Hugging her closely he smiled, having wondered when she would make an appearance. “What took you so long?” he teased.

She stepped back, slapping his arm and said, “Hey, some of us have to work for a living!” Winking as she headed into the living room, she tossed her bag onto the floor before plopping down into the chair, draping her long legs dangling over one of the arms.

Following her lead, he settled on the sofa, placing his feet onto the well-worn coffee table still sporting the dents from the many games they played as children.

Looking around, she smiled, “The old place still looks the same. You gonna change it? Make it your own bachelor pad?”

Chortling at her goofiness, he said, “Think I’m a little too old to have a bachelor pad, cuz.” His gaze drifted around the room, assaulted by the memories of many family gatherings in the cottage. “I’ve got some furniture I put in storage and figure I can use it at some time if I move to another house.”

The quiet of the evening settled over the pair.

“So what’s new?” he asked, knowing if anyone had the gossip of what was going on in the small town, it would be her.

“New?” she scoffed. “Baytown has hardly changed!” She twisted a long lock of blonde hair between her fingers and added, “Honestly, Mitch? Since you Baytown boys all left after graduation and joined the military, it’s been kinda boring.”

“Graduation was thirteen years ago, cuz. I know things have changed,” he protested. “I’ve been back for family visits enough to know that!”

“Well, I guess I just meant that not much has changed over the years. Have you seen anyone since you got in?”
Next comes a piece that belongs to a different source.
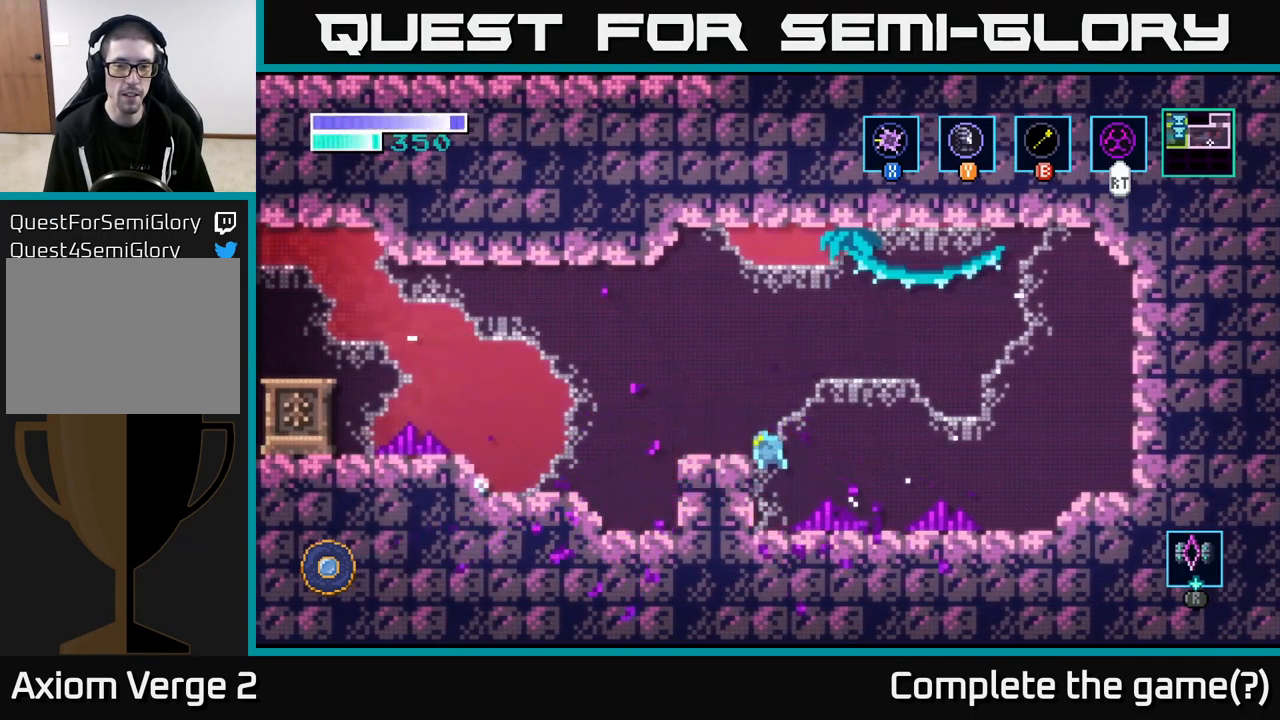
{"buttons": [], "left_stick": "center", "right_stick": "center", "events": [[50, "A", "up"], [367, "left_stick", "center"]]}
“I saw Aiden and Brogan when I visited the town council a couple of weeks ago, but I just got moved in today.” Aiden and Brogan MacFarlane owned Finn’s pub, handed down to them by their grandfather, Finn MacFarlane. Brogan graduated with him and Aiden one year behind; both joined the Marines as Mitch went into the Army.

“Did you hear Callan was back?”

“No shit?”

“He’s still with the Coast Guard and stationed here.”

“Anyone else?” Mitch inquired, wanting to find out more about his old friends who had left Baytown.

“Well, Zac is with the Fire Department, but I know you talked with him the last time you were here. He took over as chief about six months ago, so now he gets to be the boss of the volunteers.” Her gaze dropped to her lap as she added, “And of course you and Grant will be working together on the force.”

Mitch smiled, thinking of the gang he hung out with as a teenager. Baytown Boys. That was what they referred to themselves as, all itching to leave one of the poorest counties in Virginia. All of us wanting something…to go somewhere. Anywhere but here, he thought ruefully.

Jillian and Mitch smiled at each other for a long moment, the silence comfortable between them. Finally, Mitch asked, “You come all the way over here just to sit and stare at me?”

Throwing her head back in laughter, Jillian cried, “Jerk!” As she sobered, she wondered aloud, “You okay? About everything?”

“Wow…way to ask a million dollar question,” he joked. Noticing her eyes were not sparkling, he added, “Hey, I’m good.”

Swinging her long, tanned legs back to the front of the chair, she leaned forward resting her forearms on her knees. “Mitch, I know you. You couldn’t wait to move out of this podunk town. Hell, you left for boot camp the day after your high school graduation. And these last several years? You’ve been a big-shot FBI agent.”

“Hardly a big-shot,” he interjected.